▶ Try it
Please give every line below again exactly, but not its pictures.

BEGIN Stored data

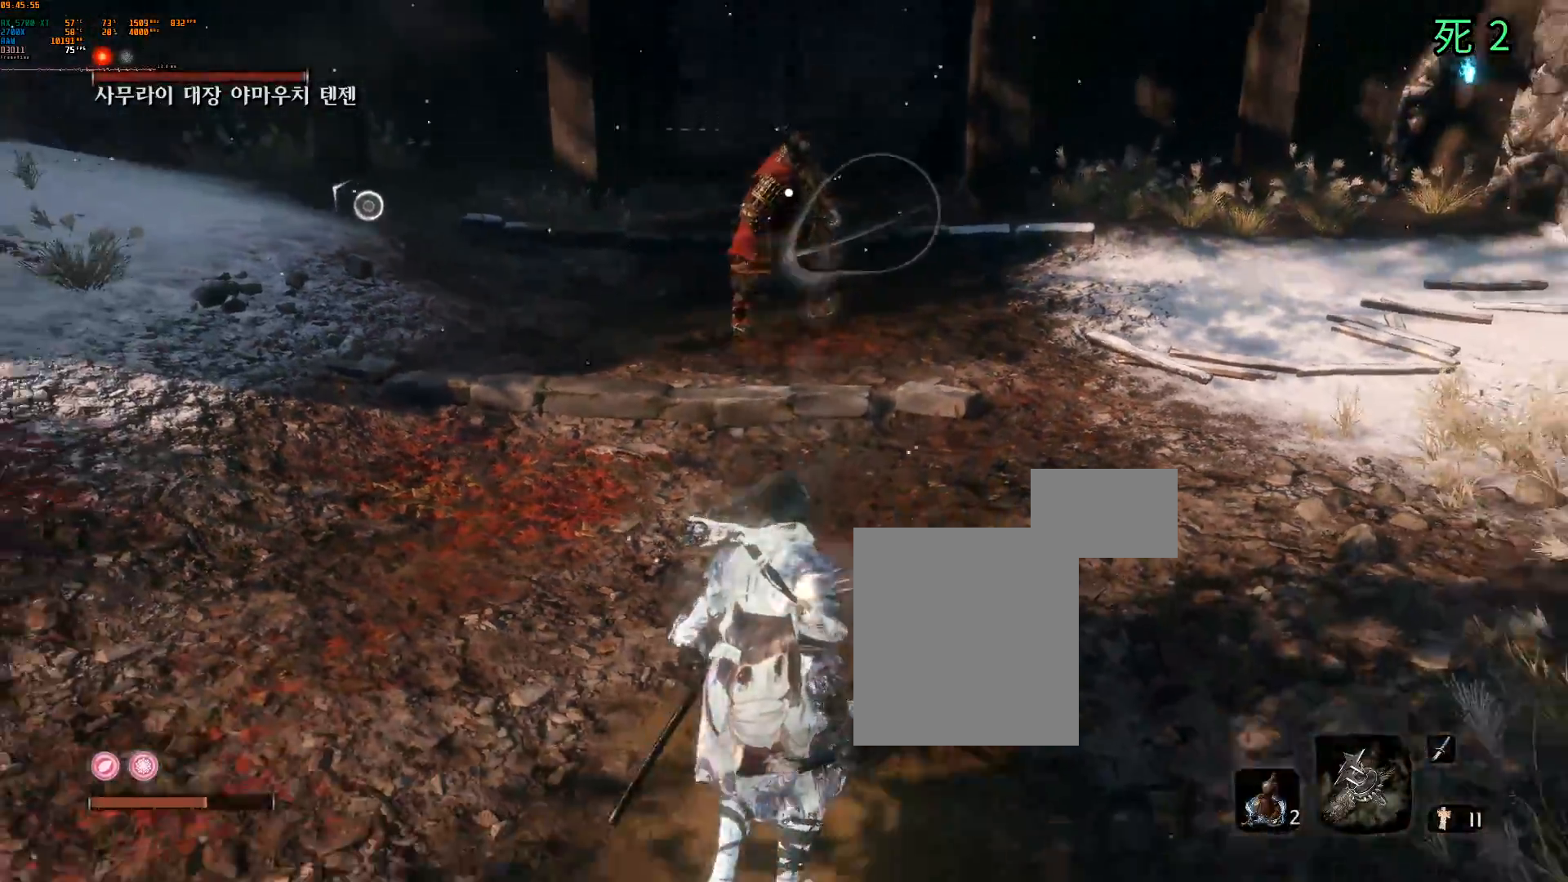
{"dt_ms": 500, "buttons": [], "left_stick": "down", "events": [[17, "B", "up"]]}
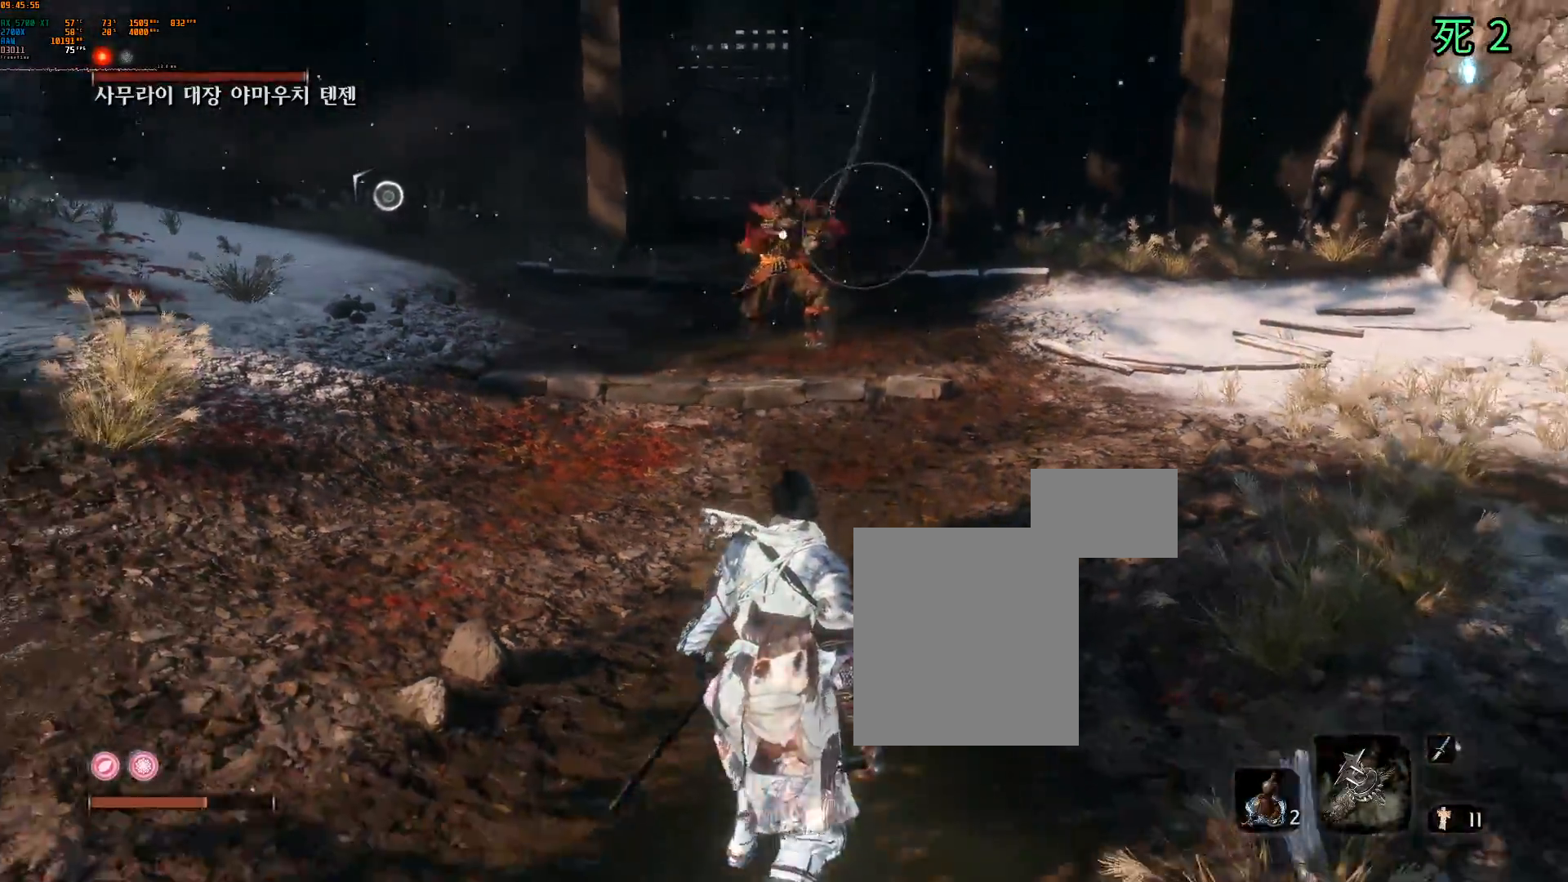
{"dt_ms": 500, "buttons": [], "left_stick": "down-right", "events": [[267, "DPAD_UP", "down"], [300, "DPAD_UP", "up"], [483, "left_stick", "down-right"]]}
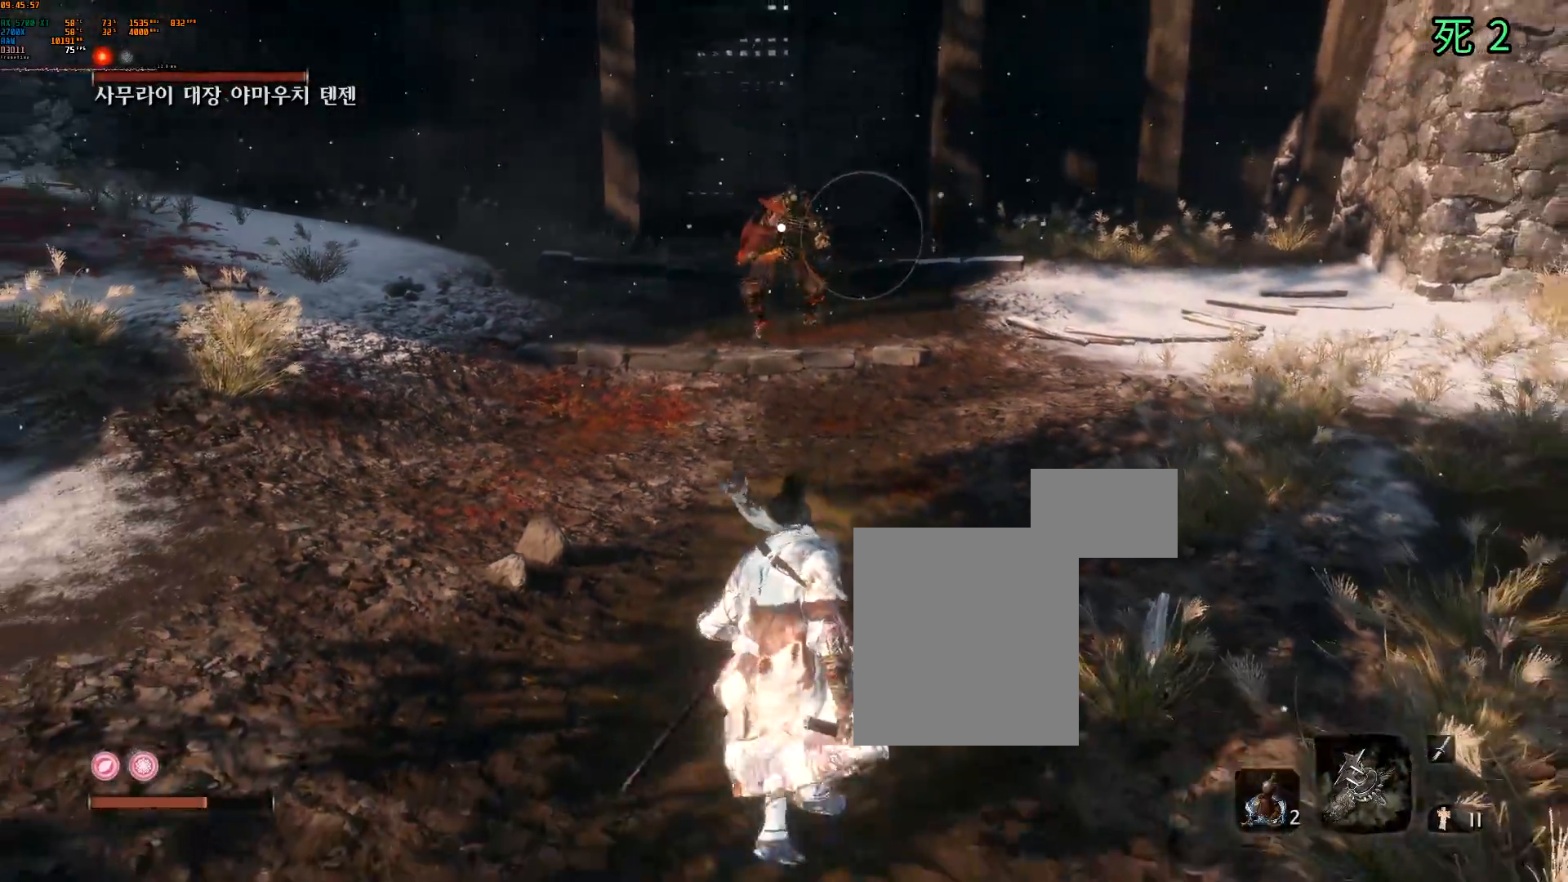
{"dt_ms": 500, "buttons": [], "left_stick": "down", "events": [[450, "left_stick", "down"]]}
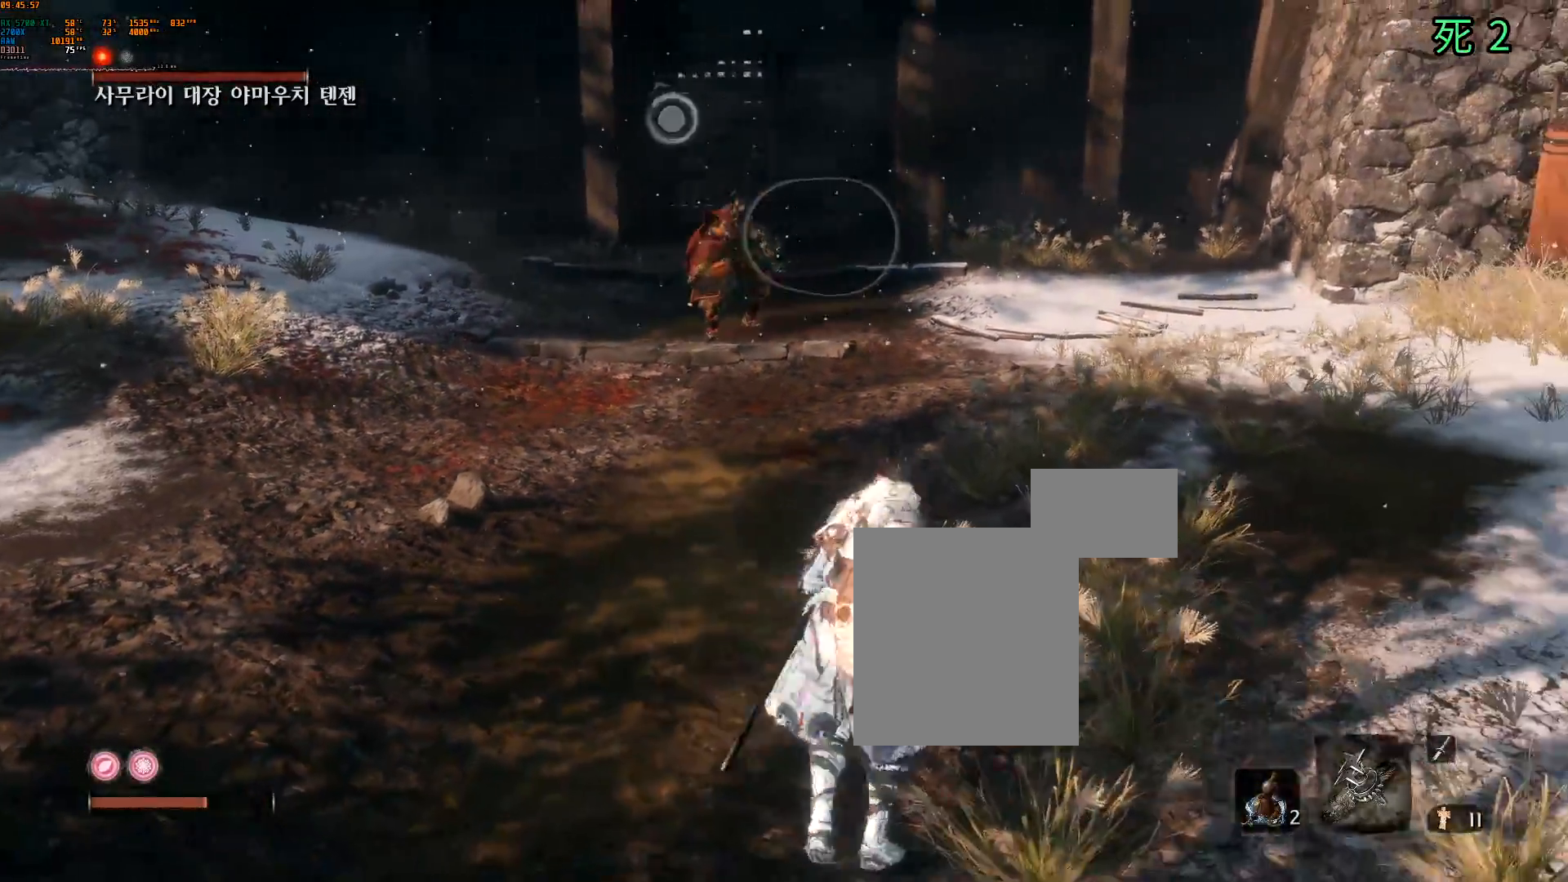
{"dt_ms": 500, "buttons": [], "left_stick": "down"}
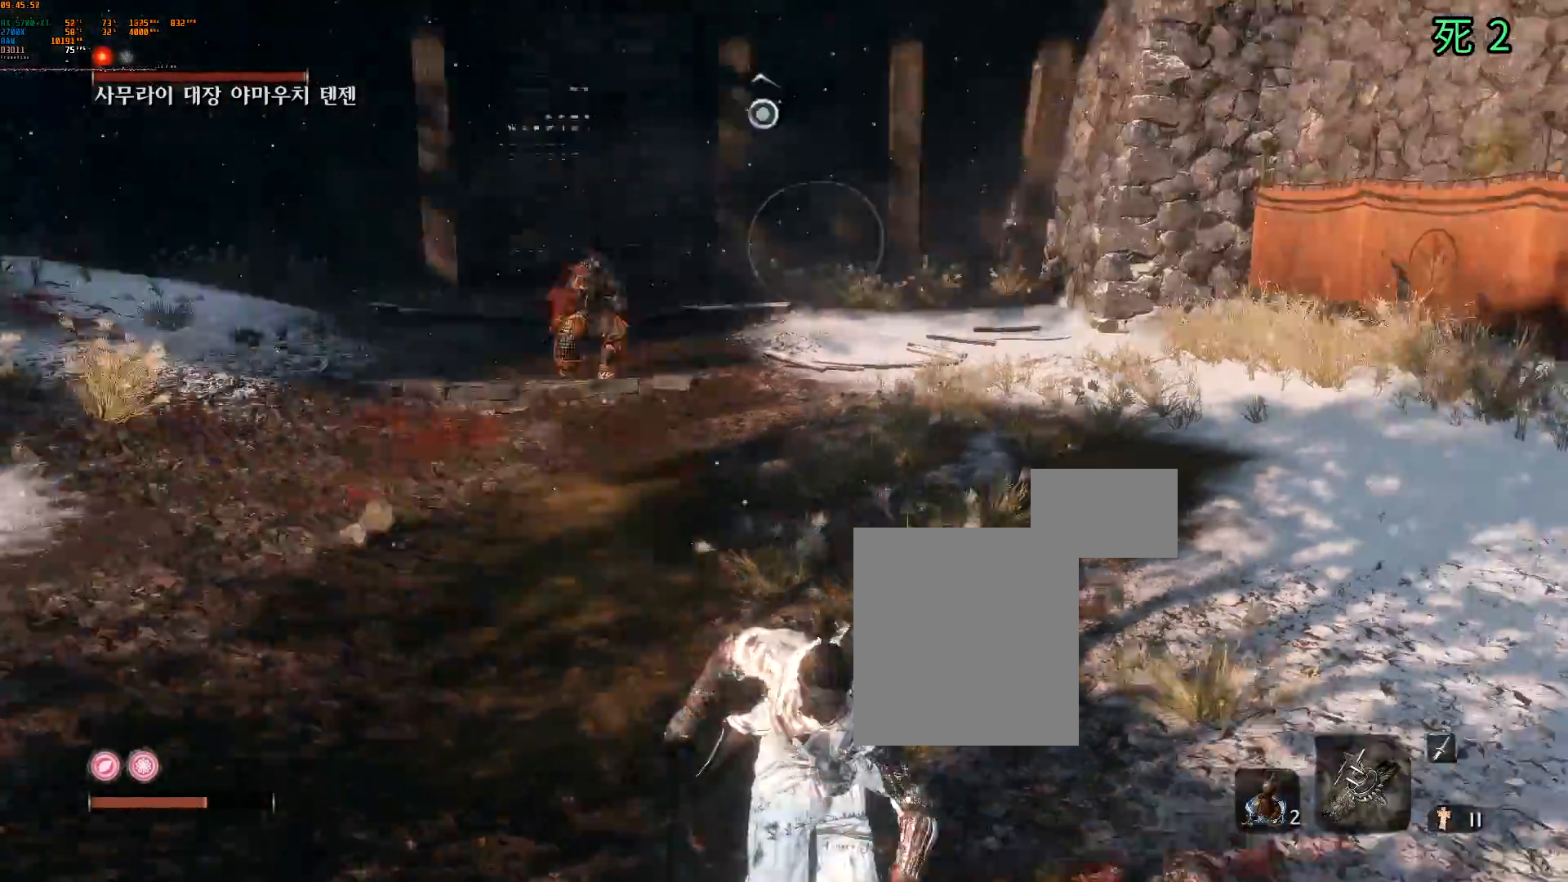
{"dt_ms": 500, "buttons": [], "left_stick": "up", "events": [[167, "left_stick", "center"], [233, "left_stick", "up"]]}
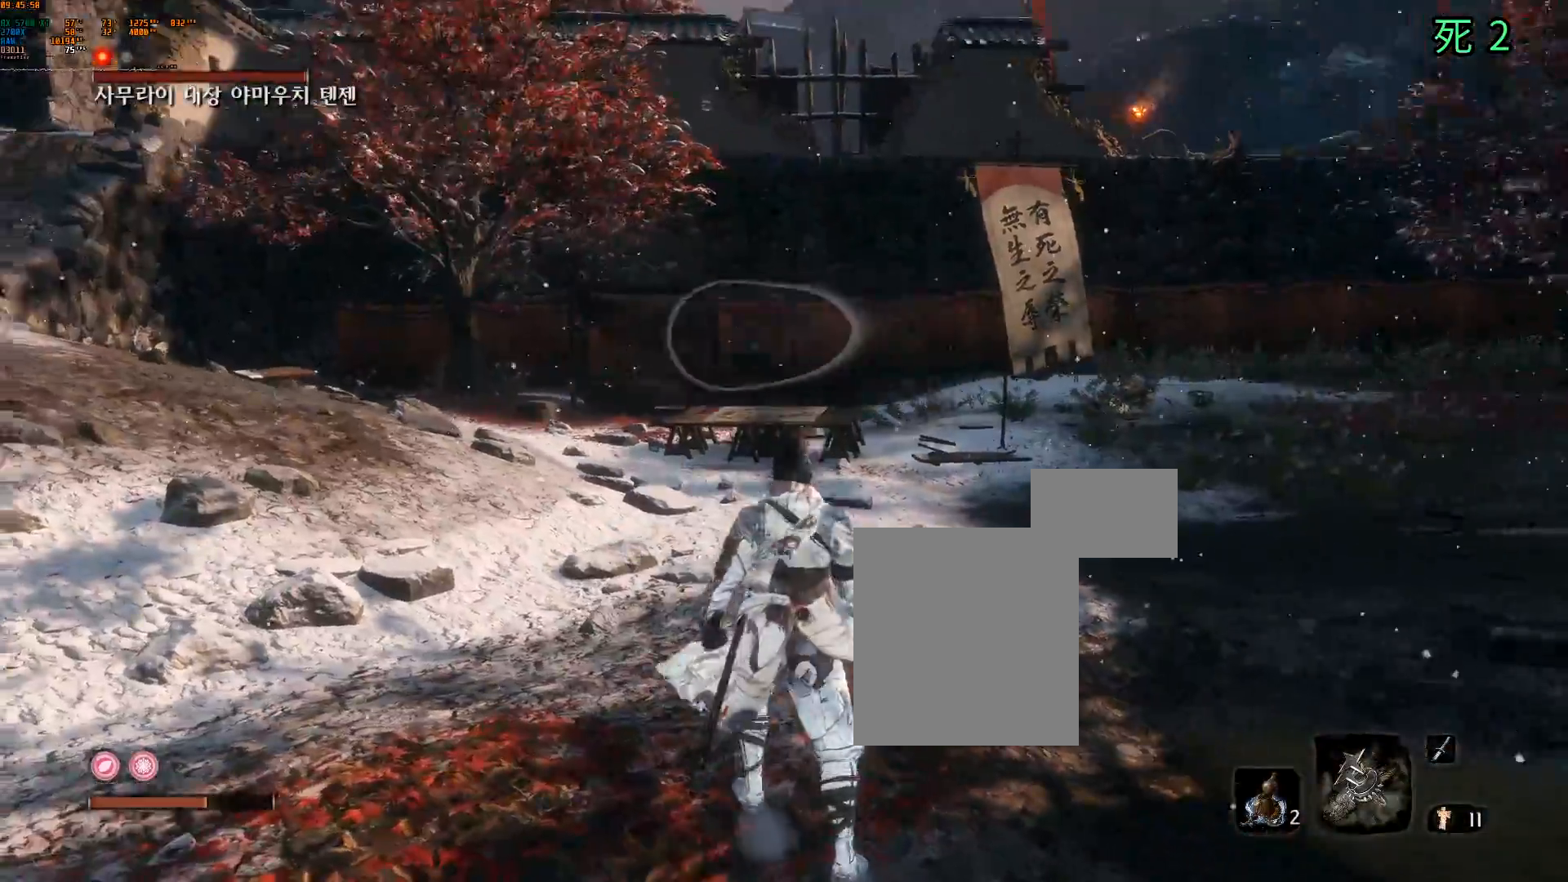
{"dt_ms": 500, "buttons": [], "left_stick": "up", "events": [[233, "R1", "down"], [283, "R1", "up"]]}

END Stored data

▶ Your response
{"dt_ms": 500, "buttons": [], "left_stick": "down", "events": [[17, "B", "up"]]}
{"dt_ms": 500, "buttons": [], "left_stick": "down-right", "events": [[267, "DPAD_UP", "down"], [300, "DPAD_UP", "up"], [483, "left_stick", "down-right"]]}
{"dt_ms": 500, "buttons": [], "left_stick": "down", "events": [[450, "left_stick", "down"]]}
{"dt_ms": 500, "buttons": [], "left_stick": "down"}
{"dt_ms": 500, "buttons": [], "left_stick": "up", "events": [[167, "left_stick", "center"], [233, "left_stick", "up"]]}
{"dt_ms": 500, "buttons": [], "left_stick": "up", "events": [[233, "R1", "down"], [283, "R1", "up"]]}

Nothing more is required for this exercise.